*** Begin section ***
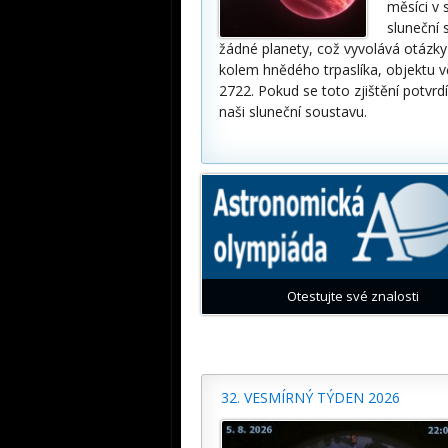
měsíci v 
sluneční
žádné planety, což vyvolává otázky
kolem hnědého trpaslíka, objektu v
2722. Pokud se toto zjištění potvr
naši sluneční soustavu.
Otestujte své znalosti
32. VESMÍRNÝ TÝDEN 2026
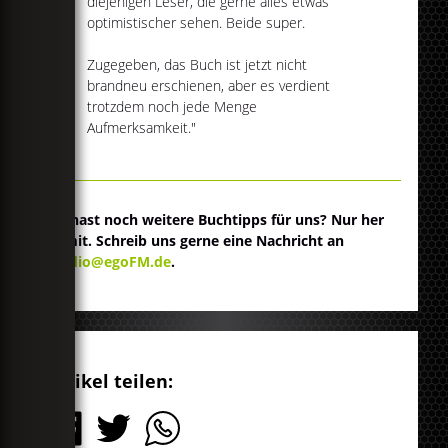
diejenigen Leser, die gerne alles etwas
optimistischer sehen. Beide super.
Zugegeben, das Buch ist jetzt nicht
brandneu erschienen, aber es verdient
trotzdem noch jede Menge
Aufmerksamkeit."
Du hast noch weitere Buchtipps für uns? Nur her
damit. Schreib uns gerne eine Nachricht an
studio@egoFM.de
.
Artikel teilen:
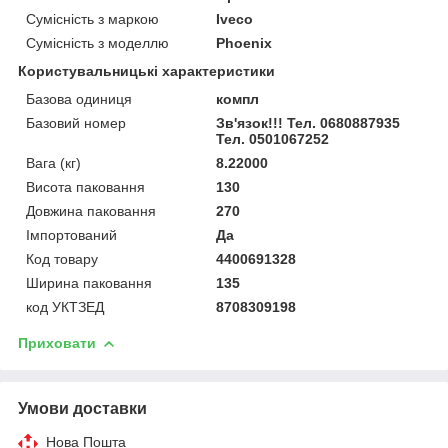
Сумісність з маркою
Iveco
Сумісність з моделлю
Phoenix
Користувальницькі характеристики
Базова одиниця
компл
Базовий номер
Зв'язок!!! Тел. 0680887935
Тел. 0501067252
Вага (кг)
8.22000
Висота паковання
130
Довжина паковання
270
Імпортований
Да
Код товару
4400691328
Ширина паковання
135
код УКТЗЕД
8708309198
Приховати
Умови доставки
Нова Пошта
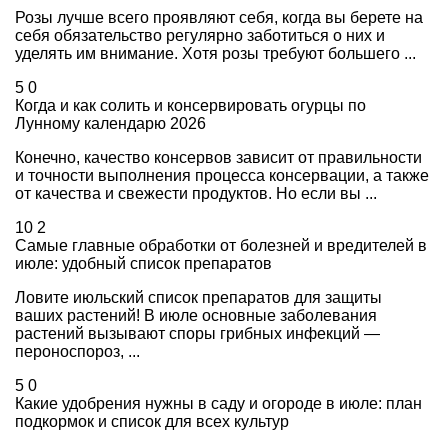
Розы лучше всего проявляют себя, когда вы берете на
себя обязательство регулярно заботиться о них и
уделять им внимание. Хотя розы требуют большего ...
5
0
Когда и как солить и консервировать огурцы по
Лунному календарю 2026
Конечно, качество консервов зависит от правильности
и точности выполнения процесса консервации, а также
от качества и свежести продуктов. Но если вы ...
10
2
Самые главные обработки от болезней и вредителей в
июле: удобный список препаратов
Ловите июльский список препаратов для защиты
ваших растений! В июле основные заболевания
растений вызывают споры грибных инфекций —
пероноспороз, ...
5
0
Какие удобрения нужны в саду и огороде в июле: план
подкормок и список для всех культур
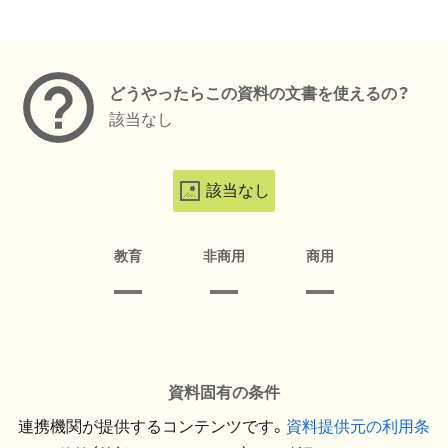
メタデータ
どうやったらこの資料の文書を使えるの？
該当なし
該当なし
教育
非商用
商用
資料固有の条件
連携機関が提供するコンテンツです。
資料提供元の利用条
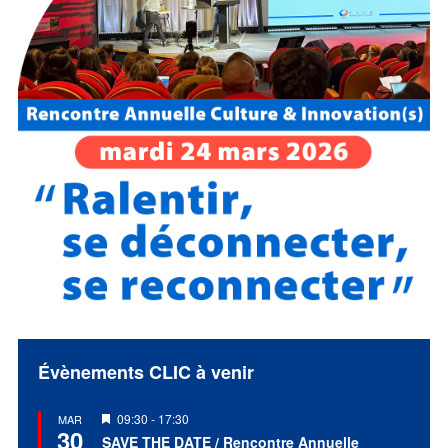
Évènements CLIC à venir
Mis
09:30
-
17:30
MAR
30
en
SAVE THE DATE / Rencontre Annuelle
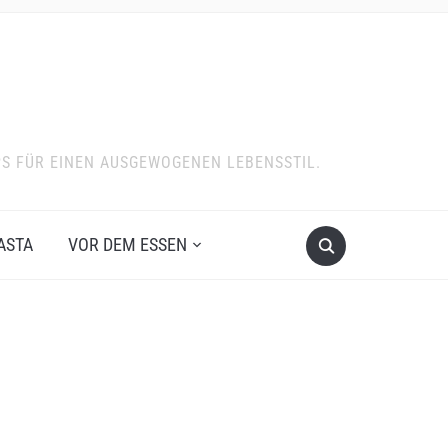
PS FÜR EINEN AUSGEWOGENEN LEBENSSTIL.
ASTA
VOR DEM ESSEN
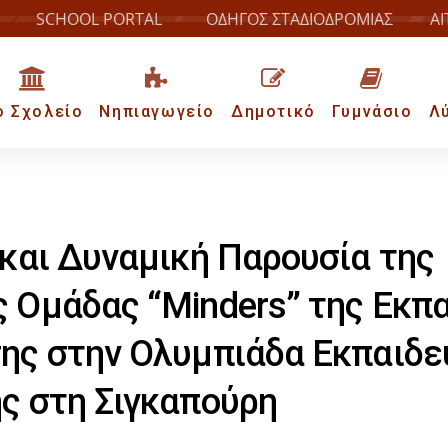
SCHOOL PORTAL
ΟΔΗΓΟΣ ΣΤΑΔΙΟΔΡΟΜΙΑΣ
ΑΙ
ο Σχολείο
Νηπιαγωγείο
Δημοτικό
Γυμνάσιο
Λ
 και Δυναμική Παρουσία της
 Ομάδας “Minders” της Εκπα
ης στην Ολυμπιάδα Εκπαιδε
ς στη Σιγκαπούρη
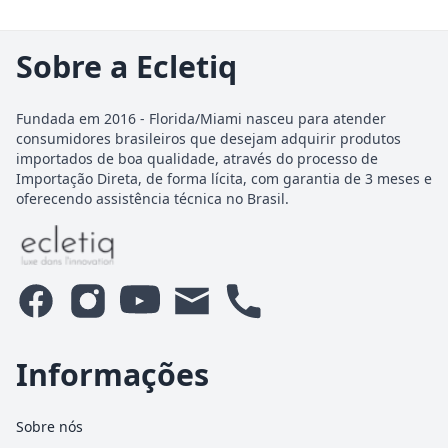
Sobre a Ecletiq
Fundada em 2016 - Florida/Miami nasceu para atender
consumidores brasileiros que desejam adquirir produtos
importados de boa qualidade, através do processo de
Importação Direta, de forma lícita, com garantia de 3 meses e
oferecendo assistência técnica no Brasil.
Informações
Sobre nós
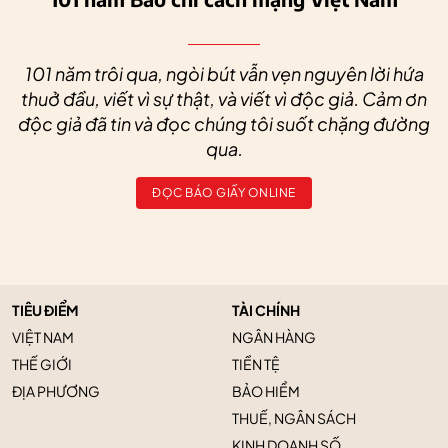
101 năm trôi qua, ngòi bút vẫn vẹn nguyên lời hứa
thuở đầu, viết vì sự thật, và viết vì độc giả. Cảm ơn
độc giả đã tin và đọc chúng tôi suốt chặng đường
qua.
ĐỌC BÁO GIẤY ONLINE
TIÊU ĐIỂM
TÀI CHÍNH
VIỆT NAM
NGÂN HÀNG
THẾ GIỚI
TIỀN TỆ
ĐỊA PHƯƠNG
BẢO HIỂM
THUẾ, NGÂN SÁCH
KINH DOANH SỐ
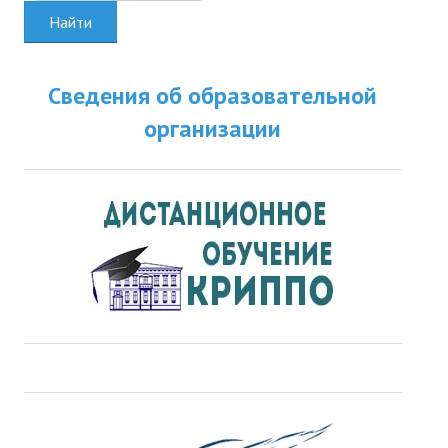
Найти
Сведения об образовательной
организации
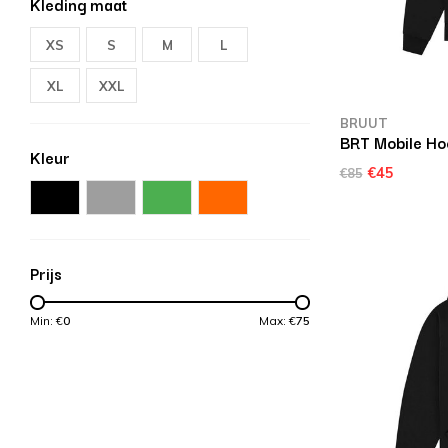
Kleding maat
XS
S
M
L
XL
XXL
BRUUT
BRT Mobile Ho
Kleur
€45
€85
Prijs
Min: €
0
Max: €
75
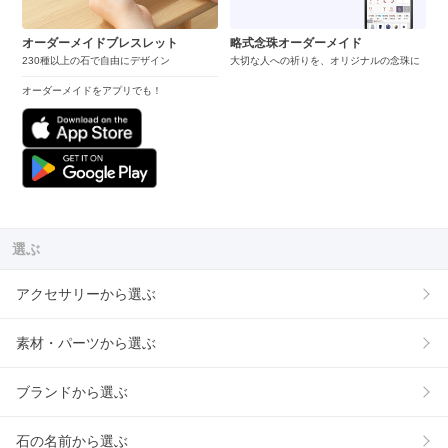
オーダーメイドブレスレット
略式念珠オーダーメイド
230種以上の石で自由にデザイン
大切な人への祈りを、オリジナルの念珠に
オーダーメイドをアプリでも！
選ぶ
アクセサリーから選ぶ
素材・パーツから選ぶ
ブランドから選ぶ
石の名前から選ぶ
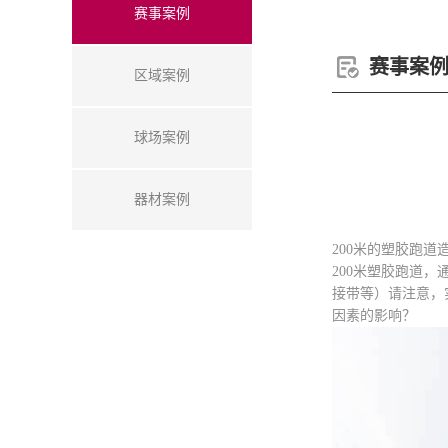
赛事案例
赛事案
区域案例
球场案例
器材案例
200米的塑胶跑道
200米塑胶跑道
接带等）请注意，
因素的影响？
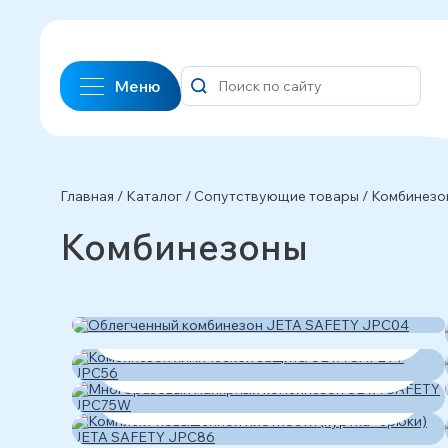
Меню
Главная
/
Каталог
/
Сопутствующие товары
/
Комбинезо
Комбинезоны
Облегченный комбинезон JETA
SAFETY JPC04
Комбинезон химической защиты
Многоразовый малярный
JETA SAFETY JPC56
комбинезон JETA SAFETY
Комплект повышенной
JPC75W
плотности (куртка+брюки) JETA
SAFETY JPC86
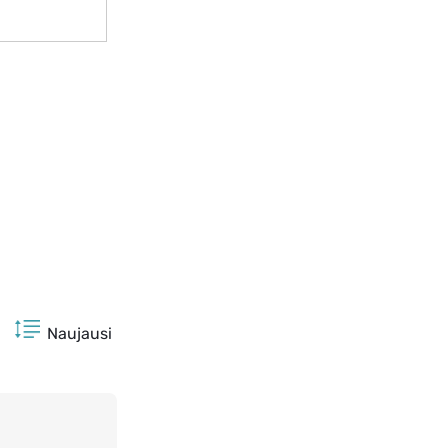
Naujausi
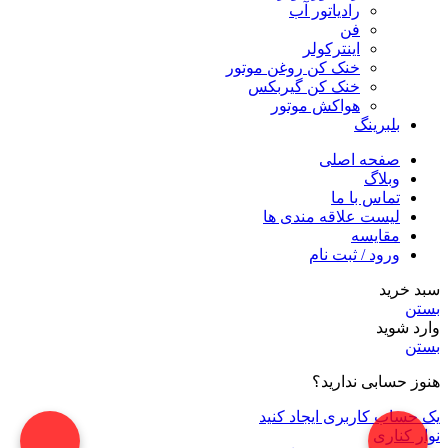
رادیاتور آب
فن
اینترکولر
خنک کن روغن موتور
خنک کن گیربکس
هواکش موتور
بلبرینگ
صفحه اصلی
وبلاگ
تماس با ما
لیست علاقه مندی ها
مقایسه
ورود / ثبت نام
سبد خرید
بستن
وارد شوید
بستن
هنوز حسابی ندارید؟
یک حساب کاربری ایجاد کنید
نوار کناری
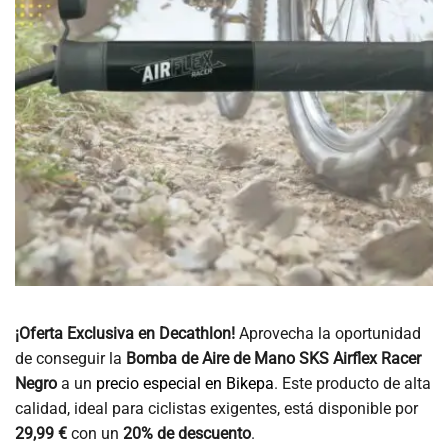
¡Oferta Exclusiva en Decathlon!
Aprovecha la oportunidad
de conseguir la
Bomba de Aire de Mano SKS Airflex Racer
Negro
a un
precio especial en Bikepa
. Este producto de alta
calidad, ideal para ciclistas exigentes, está disponible por
29,99 €
con un
20% de descuento
.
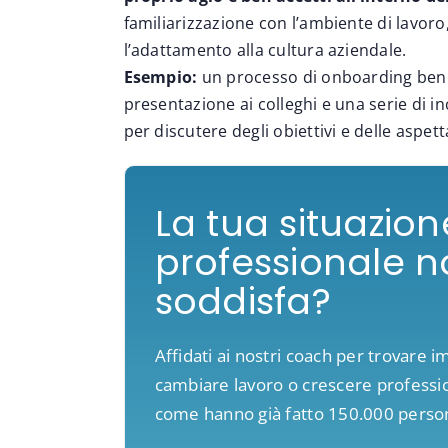
familiarizzazione con l’ambiente di lavoro
l’adattamento alla cultura aziendale.
Esempio:
un processo di onboarding ben st
presentazione ai colleghi e una serie di in
per discutere degli obiettivi e delle aspett
La tua situazion
professionale no
soddisfa?
Affidati ai nostri coach per trovare i
cambiare lavoro o crescere profess
come hanno già fatto 150.000 perso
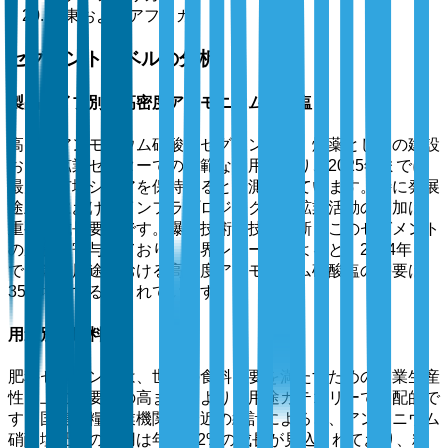
中東およびアフリカ
セグメントレベルの分析
製品タイプ別：高密度アンモニウム硝酸塩
高密度アンモニウム硝酸塩セグメントは、爆薬としての建設
および鉱業セクターでの広範な使用により、2025年までに
最大の市場シェアを保持すると予測されています。特に発展
途上国におけるインフラプロジェクトや鉱業活動の増加は、
重要な成長要因です。爆破技術の技術革新もこのセグメント
の成長に寄与しており、業界レポートによると、2024年ま
でに鉱業用途における高密度アンモニウム硝酸塩の需要は
35%増加するとされています。
用途別：肥料
肥料セグメントは、世界の食料需要を満たすための農業生産
性向上の必要性の高まりにより、用途カテゴリーで支配的で
す。国連食糧農業機関の最近の統計によると、アンモニウム
硝酸塩肥料の使用は年率3.2%の成長が見込まれており、精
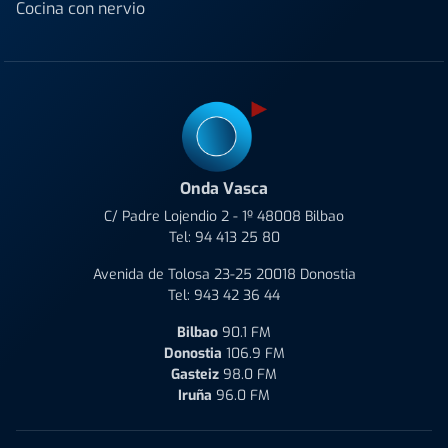
Cocina con nervio
Onda Vasca
C/ Padre Lojendio 2 - 1º 48008 Bilbao
Tel:
94 413 25 80
Avenida de Tolosa 23-25 20018 Donostia
Tel:
943 42 36 44
Bilbao
90.1 FM
Donostia
106.9 FM
Gasteiz
98.0 FM
Iruña
96.0 FM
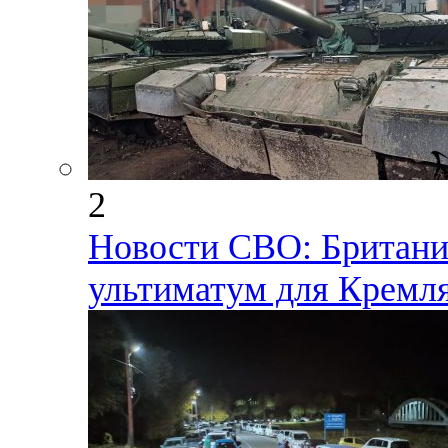
2
Новости СВО: Британия
ультиматум для Кремл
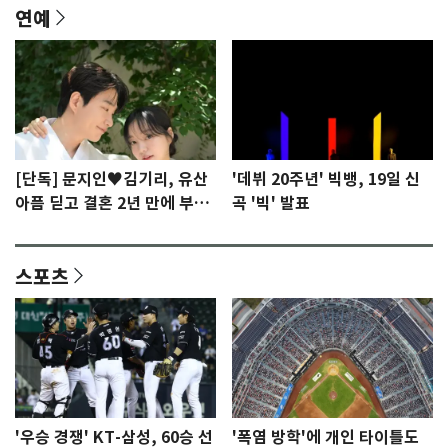
연예
[단독] 문지인♥김기리, 유산
'데뷔 20주년' 빅뱅, 19일 신
아픔 딛고 결혼 2년 만에 부모
곡 '빅' 발표
됐다…7일 득남
스포츠
'우승 경쟁' KT-삼성, 60승 선
'폭염 방학'에 개인 타이틀도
*** End section ***
== EXERCISE REQUIREMENTS ==
What is the number of lines in the records that contain "JETA"? State that number alone.

== WRITTEN ANSWER ==
4